Court Opinion

ID: 9749843
Source: CourtListenerOpinion
Date Created: 2023-08-28 13:57:11.148983+00
Date Added: 2024-06-11T07:25:58.157779
License: Public Domain

Dissenting Opinion by
Mr. Justice Roberts :
Although the majority finds, after a “careful reading of the pathologist’s testimony,” that the photographs introduced at appellant’s trial “were but of marginal relevance” and that “. . . [t]he stab wounds inflicted post mortem [and gruesomely obvious in the *350photographs] were by hypothesis of no evidentia/ry value to establish the manner or cause of death under the theory of murder advanced by the Commonwealth,” it nonetheless holds their introduction to be non-reversible error. (Parenthetical and emphasis added.) I must dissent.
The majority advances two theories, both unfounded in law or reason, in support of its determination.

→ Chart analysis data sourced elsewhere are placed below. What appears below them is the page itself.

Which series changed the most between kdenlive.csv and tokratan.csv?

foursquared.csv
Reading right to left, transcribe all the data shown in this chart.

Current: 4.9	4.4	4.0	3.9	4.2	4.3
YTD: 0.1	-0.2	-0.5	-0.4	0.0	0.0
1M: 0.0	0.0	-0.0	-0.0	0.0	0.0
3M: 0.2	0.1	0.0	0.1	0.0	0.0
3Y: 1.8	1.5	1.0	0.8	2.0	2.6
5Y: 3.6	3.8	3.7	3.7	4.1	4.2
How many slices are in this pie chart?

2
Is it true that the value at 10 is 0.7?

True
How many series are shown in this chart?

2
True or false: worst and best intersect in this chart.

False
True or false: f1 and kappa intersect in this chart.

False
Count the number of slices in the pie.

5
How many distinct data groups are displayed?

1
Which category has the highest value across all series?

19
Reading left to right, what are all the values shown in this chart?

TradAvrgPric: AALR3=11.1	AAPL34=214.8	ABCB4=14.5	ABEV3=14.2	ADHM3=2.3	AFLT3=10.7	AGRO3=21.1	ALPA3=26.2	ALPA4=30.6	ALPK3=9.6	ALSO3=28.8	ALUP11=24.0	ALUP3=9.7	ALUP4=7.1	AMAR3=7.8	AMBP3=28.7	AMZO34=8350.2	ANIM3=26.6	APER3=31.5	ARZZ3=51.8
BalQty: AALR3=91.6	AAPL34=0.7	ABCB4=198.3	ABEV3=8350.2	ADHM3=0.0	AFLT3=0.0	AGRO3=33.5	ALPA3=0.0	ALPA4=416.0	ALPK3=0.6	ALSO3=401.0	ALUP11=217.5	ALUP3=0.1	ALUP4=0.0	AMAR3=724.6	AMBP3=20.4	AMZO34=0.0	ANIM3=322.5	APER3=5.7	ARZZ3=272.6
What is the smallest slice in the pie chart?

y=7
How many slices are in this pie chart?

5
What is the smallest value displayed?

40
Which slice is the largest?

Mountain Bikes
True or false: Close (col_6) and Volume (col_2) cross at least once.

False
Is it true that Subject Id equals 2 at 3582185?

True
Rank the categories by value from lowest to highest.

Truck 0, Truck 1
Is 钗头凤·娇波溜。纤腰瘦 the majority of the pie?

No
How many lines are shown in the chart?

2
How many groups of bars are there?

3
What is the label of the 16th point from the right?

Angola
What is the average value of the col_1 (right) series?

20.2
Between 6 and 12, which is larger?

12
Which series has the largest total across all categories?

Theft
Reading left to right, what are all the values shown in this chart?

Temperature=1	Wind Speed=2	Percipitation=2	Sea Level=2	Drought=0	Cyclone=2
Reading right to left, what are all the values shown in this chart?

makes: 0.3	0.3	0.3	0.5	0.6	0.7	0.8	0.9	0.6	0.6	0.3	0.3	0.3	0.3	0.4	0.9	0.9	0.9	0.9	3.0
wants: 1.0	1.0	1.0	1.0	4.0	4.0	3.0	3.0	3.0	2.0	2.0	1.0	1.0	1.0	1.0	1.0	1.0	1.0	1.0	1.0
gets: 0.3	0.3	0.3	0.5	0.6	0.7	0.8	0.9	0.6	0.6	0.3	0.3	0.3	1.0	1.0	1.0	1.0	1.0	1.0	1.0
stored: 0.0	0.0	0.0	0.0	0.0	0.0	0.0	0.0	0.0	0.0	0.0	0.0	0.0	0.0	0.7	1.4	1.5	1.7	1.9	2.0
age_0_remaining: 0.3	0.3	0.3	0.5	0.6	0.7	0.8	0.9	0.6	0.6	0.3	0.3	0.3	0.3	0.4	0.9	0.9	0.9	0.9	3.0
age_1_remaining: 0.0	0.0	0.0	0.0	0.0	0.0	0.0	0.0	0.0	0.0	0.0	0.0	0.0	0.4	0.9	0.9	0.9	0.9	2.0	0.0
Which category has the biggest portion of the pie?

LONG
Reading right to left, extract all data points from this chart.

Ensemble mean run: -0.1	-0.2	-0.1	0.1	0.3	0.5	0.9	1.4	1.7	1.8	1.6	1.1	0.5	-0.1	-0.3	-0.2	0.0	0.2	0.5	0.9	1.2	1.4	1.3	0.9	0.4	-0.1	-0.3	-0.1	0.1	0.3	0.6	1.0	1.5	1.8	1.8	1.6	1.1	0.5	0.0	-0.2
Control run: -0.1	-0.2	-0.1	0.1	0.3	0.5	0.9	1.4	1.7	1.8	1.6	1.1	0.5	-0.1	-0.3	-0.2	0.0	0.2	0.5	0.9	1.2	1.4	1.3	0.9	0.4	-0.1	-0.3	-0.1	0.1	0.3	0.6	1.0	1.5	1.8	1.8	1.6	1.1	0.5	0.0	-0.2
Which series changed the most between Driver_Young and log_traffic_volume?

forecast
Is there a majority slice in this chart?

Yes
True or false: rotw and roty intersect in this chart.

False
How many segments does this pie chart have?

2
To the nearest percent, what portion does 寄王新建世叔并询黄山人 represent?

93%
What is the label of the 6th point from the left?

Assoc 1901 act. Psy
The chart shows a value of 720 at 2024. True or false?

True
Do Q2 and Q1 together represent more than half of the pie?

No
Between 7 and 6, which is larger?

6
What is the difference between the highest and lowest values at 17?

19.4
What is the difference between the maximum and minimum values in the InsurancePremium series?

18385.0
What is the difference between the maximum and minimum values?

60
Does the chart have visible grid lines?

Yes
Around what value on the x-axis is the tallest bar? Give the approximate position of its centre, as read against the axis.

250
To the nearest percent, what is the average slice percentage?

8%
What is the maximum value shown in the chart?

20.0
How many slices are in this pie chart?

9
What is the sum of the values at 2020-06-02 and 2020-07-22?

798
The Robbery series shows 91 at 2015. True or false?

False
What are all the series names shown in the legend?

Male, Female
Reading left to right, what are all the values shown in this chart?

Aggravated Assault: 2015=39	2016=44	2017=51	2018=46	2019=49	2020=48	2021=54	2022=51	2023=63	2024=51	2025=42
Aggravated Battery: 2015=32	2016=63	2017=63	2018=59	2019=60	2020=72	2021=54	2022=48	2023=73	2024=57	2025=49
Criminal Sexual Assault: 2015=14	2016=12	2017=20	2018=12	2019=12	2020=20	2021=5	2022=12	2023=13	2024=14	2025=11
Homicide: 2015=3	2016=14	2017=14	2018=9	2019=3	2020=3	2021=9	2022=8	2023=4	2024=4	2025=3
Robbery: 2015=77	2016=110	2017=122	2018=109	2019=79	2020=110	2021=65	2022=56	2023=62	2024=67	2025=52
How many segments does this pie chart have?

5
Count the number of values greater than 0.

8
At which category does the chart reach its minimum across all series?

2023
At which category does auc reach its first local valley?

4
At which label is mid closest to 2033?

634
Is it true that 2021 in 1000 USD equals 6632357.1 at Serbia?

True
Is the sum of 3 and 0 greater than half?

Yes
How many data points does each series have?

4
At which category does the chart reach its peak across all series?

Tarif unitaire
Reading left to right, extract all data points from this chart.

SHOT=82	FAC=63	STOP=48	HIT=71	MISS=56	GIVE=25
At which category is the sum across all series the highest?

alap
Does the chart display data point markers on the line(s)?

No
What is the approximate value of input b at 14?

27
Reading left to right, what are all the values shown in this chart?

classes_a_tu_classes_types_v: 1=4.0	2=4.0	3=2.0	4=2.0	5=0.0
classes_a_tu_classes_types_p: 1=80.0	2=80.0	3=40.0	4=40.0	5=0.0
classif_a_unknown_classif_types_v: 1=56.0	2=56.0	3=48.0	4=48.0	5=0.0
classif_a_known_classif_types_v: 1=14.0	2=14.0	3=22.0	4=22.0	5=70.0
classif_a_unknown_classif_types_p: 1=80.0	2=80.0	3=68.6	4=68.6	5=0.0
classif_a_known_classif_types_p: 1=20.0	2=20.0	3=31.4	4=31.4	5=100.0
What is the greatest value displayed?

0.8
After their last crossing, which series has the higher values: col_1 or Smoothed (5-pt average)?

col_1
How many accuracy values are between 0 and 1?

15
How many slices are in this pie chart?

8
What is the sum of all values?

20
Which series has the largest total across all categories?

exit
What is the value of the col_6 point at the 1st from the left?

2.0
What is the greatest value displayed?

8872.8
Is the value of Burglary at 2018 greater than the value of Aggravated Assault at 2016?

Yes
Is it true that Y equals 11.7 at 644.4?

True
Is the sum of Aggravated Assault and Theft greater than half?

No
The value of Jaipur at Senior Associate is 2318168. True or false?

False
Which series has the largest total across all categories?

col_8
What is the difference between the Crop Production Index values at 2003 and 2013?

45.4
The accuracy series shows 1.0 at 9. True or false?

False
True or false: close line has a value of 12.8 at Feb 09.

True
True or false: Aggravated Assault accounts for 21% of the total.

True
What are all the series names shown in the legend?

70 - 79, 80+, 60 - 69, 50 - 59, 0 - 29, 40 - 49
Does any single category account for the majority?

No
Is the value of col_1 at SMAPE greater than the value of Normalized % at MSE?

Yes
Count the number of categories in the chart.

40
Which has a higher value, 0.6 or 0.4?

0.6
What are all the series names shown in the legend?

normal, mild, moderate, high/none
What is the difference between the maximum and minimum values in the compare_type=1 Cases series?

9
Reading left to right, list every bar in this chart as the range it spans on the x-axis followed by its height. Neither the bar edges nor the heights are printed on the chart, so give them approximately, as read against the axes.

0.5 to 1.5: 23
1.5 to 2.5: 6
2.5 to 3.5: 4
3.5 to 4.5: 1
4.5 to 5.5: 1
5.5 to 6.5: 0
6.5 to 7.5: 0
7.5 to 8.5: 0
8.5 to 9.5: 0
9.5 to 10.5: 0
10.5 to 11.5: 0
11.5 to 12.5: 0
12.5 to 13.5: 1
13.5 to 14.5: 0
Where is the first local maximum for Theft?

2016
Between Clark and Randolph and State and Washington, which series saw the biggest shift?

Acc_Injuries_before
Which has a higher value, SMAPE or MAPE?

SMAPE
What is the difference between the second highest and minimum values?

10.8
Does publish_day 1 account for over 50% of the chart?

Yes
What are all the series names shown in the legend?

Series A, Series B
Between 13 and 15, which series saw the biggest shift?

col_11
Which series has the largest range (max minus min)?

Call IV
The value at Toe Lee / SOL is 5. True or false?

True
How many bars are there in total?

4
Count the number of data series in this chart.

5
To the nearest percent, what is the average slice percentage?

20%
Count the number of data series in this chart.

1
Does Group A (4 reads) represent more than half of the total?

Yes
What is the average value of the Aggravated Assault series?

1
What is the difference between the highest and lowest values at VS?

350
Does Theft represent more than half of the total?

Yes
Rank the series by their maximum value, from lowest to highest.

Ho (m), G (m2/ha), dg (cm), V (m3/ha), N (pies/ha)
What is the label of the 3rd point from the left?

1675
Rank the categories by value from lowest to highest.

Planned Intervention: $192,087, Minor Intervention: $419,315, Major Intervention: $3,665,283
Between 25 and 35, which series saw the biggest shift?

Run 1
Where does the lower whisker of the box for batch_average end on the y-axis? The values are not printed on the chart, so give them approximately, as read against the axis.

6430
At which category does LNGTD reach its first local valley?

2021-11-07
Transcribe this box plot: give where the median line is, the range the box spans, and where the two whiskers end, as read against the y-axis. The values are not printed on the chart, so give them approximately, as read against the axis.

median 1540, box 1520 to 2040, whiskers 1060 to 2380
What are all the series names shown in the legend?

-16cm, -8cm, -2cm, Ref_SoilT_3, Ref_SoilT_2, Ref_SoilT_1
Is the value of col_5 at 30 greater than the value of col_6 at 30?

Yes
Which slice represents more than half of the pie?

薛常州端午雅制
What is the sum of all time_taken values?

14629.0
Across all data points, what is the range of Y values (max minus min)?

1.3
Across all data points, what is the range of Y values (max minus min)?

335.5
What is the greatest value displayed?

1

First, the majority theorizes that because the photographs were exhibited for only three-four minutes during the course of a six and one-half-day trial, their impact was minimized. When viewed even briefly, the sight of these pictures shocks and haunts the memory for a period of time which clearly extends beyond the actual viewing period. It is sheer speculation to assume that the prejudice which flowed from the jury’s exposure to these photographs only lasted but a brief period. A quick glimpse at these pictures clearly refutes the majority’s unsupported conclusion.
Secondly, the majority states that these irrelevant and prejudicial photographs were of aid to appellant in that the “. . . chances were enhanced that the jury would consider such mutilation [a young lady stabbed fifteen times, after she had already been strangled to death] as possible only to a deranged mind.” (Parenthetical and emphasis added.) This assertion, too, is untenable since defense counsel, the one in control of and most conscious of the defense’s case, objected to the introduction of these photographs. It was obviously his considered opinion that these pictures were irrelevant and prejudicial rather than, as the majority assumes, helpful.
The law is well settled in this Commonwealth that “. . . the admission of photographs exhibiting the body of a deceased in homicide cases is primarily within the discretion of the trial judge. Unless there is a flagrant abuse of discretion, this Court has been loath to con-*351elude that reversible error exists.” Commonwealth v. Powell, 428 Pa. 275, 278, 241 A. 2d 119, 121 (1968), and the cases cited therein. See also Commonwealth v. Eckhart, 430 Pa. 311, 242 A. 2d 271 (1968).
In determining whether such a “flagrant abuse of discretion” occurred, the test, as set out in Powell, supra at 278-79, 241 A. 2d at 121, to be applied is “. . . whether or not the photographs me of such essential evidentiary value that their need clemly outweighs the likelihood of inflaming the minds and passions of the jurors(Emphasis added.)
Clearly, on this record, where even the majority concedes that the pictures had little or no relevance, there was no “essential evidentiary value” which “outweighed the likelihood of inflaming the minds and passions of the jurors.” As the majority correctly notes, the photographs, depicting a nude three-day-old corpse, which had been stabbed fifteen times after death had occurred, has no relevancy in proving, as the Commonwealth argued, that the victim’s death resulted from strangulation. The pathologist’s testimony was more than adequate to establish this fact, which was not contested at trial.
Moreover, the majority is in error in its pronouncement that the existence of cautionary instructions should be considered in determining the severity of the prejudice caused by the improper introduction of the photographs. As this Court stated in Powell, supra : “The fact that the trial judge specifically informed the jury that the photographs were not being shown for prejudicial or inflammatory purposes, but only to aid in the presentation of medical testimony, is of no consequence and could not remedy the error which already had been committed428 Pa. at 279 n. 1, 241 A. 2d at 121 n. 1 (emphasis added).
Accordingly, applying the Powell standard, supra, it must be concluded that the photographs should have *352been excluded. As we did in Powell, supra, and Eckhart, supra, a new trial should be granted.
Mr. Justice Nix joins in this dissenting opinion.